Across our lives—no one escapes storms: illness, loss, death, violence, grief, trauma. And when the storms of life hit you are in it: you are soaking wet, you are wind-whipped, tired, grief-stricken, terrified, anxious, angry, frustrated and disoriented. These storms often mark necessary times to seek shelter —to hunker down out of the storm. Hunker down enough to get through, to survive, and wait for the storm to pass.
But in the realm of healing from any real or repeated trauma I think that these storms—and their aftershocks tend to continue long after the actual storm. Sometimes weeks, sometimes months, sometimes years. The lighting continues to strike and the thunder continues to roll and your healing isn’t served by seeking shelter completely away from the storm, but rather the healing is served by being able to sit through the storms and observe them. And this is the healing of a necessary safe distance.

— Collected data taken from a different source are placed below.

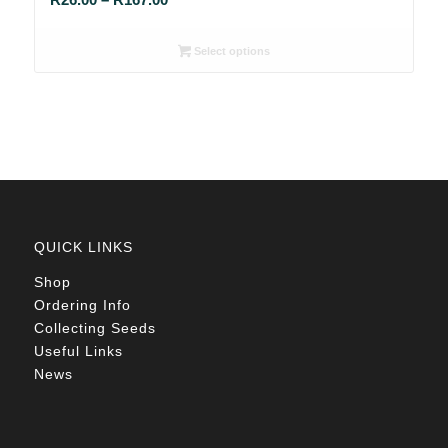
range:
R26.00
Select options
through
R167.00
QUICK LINKS
Shop
Ordering Info
Collecting Seeds
Useful Links
News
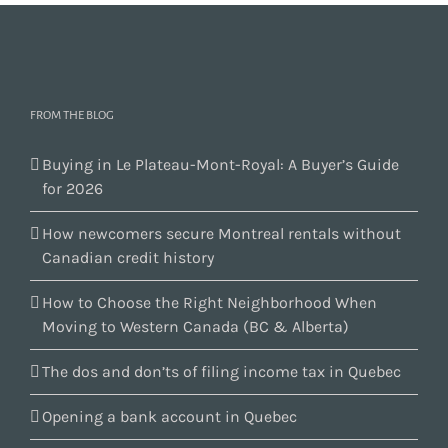
FROM THE BLOG
Buying in Le Plateau-Mont-Royal: A Buyer’s Guide
for 2026
How newcomers secure Montreal rentals without
Canadian credit history
How to Choose the Right Neighborhood When
Moving to Western Canada (BC & Alberta)
The dos and don’ts of filing income tax in Quebec
Opening a bank account in Quebec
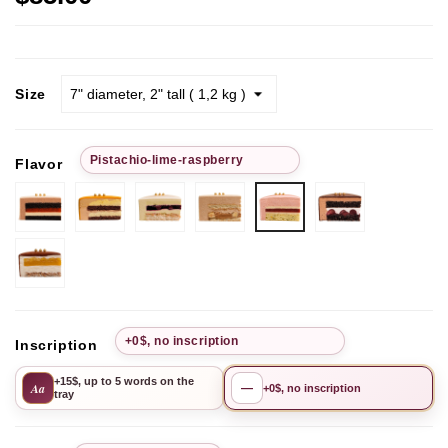
Size
Рistachio-lime-raspberry
Flavor
Chocolate-
Passion
Pistachio
Chocolate
Chocolate
Рistachio-
strawberry
Fruit
Cherry
hazelnut
Cherry
lime-
raspberry
Mango-
Pineapple
+0$, no inscription
Inscription
+15$, up to 5 words on the
Aa
—
+0$, no inscription
tray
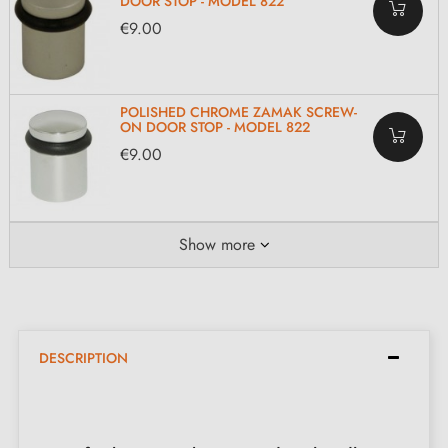
DOOR STOP - MODEL 822
€9.00
POLISHED CHROME ZAMAK SCREW-
ON DOOR STOP - MODEL 822
€9.00
Show more
DESCRIPTION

Last week I was working with some very tender and painful feelings—old storms, buried storms, storms that in the past had sent me running for cover—storms that I just wasn’t able to hold or to watch. And last week I had found just enough safe distance to sit and observe them— the storms were close enough to see, and loud enough to hear —there needs to be a certain clarity so that you can really see your storm. And this clarity made it so that I could see them enough to talk about them. Describe them well enough that I wasn’t alone with them. They were close enough to see, but far away enough away so that I wasn’t as afraid—and I could stay still long enough to work with them. This necessary safe distance is such a special place and it can be such a hard place to find.
We don’t just find this safe distance within ourselves. We also, and maybe especially, find it within a relationship. We can get some necessary and healing distance from our storm by talking to and connecting with another person—getting the story out of our heads and hearts and bodies and letting someone else see it: see it and hold it from their perspective. What is healing, what provides us some distance is not that they see it exactly from our point of view, which we often think of as the healing element, but rather that they can hold it from their point of view—that we can borrow this distance—even for a moment.
I think this might help those of us who are in the business of helping other people—whether we are therapists, counselors or parents or loved ones. It seems that there is a misunderstanding of empathy and what it means to help someone through a storm. While I both believe and teach that empathy requires us to see something from the perspective of the other, to feel what it feels like to walk in their shoes—and this is one of the necessary aspects of empathy— I also believe that what can be truly healing is that you can have empathy but also hold your center. You don’t lose your perspective entirely—you allow your perspective to be ballast, to create that necessary safe distance.
And when you are the person who is being helped, it is important, and may even be comforting, to not only feel understood, but also to have a bit of space left open by the other so that your storm, your feelings, your experience are yours to observe, to hold and to see –that you can hold the whole of your experience and yet not do it alone. You have the benefit of another’s distance from your experience. To feel understood but also be able to see your problem from their vantage point. I think we forget that in moments of empathy— there is a mutuality—there is the experience of the person who is experiencing the storm— but there is also the experience of the person who is listening and supporting and guiding—and part of the empathic healing comes not because the two people have the same experience suddenly, but because empathy allows the person who feels badly to both be understood and to borrow, even if for a moment—a necessary and safe distance from the storm.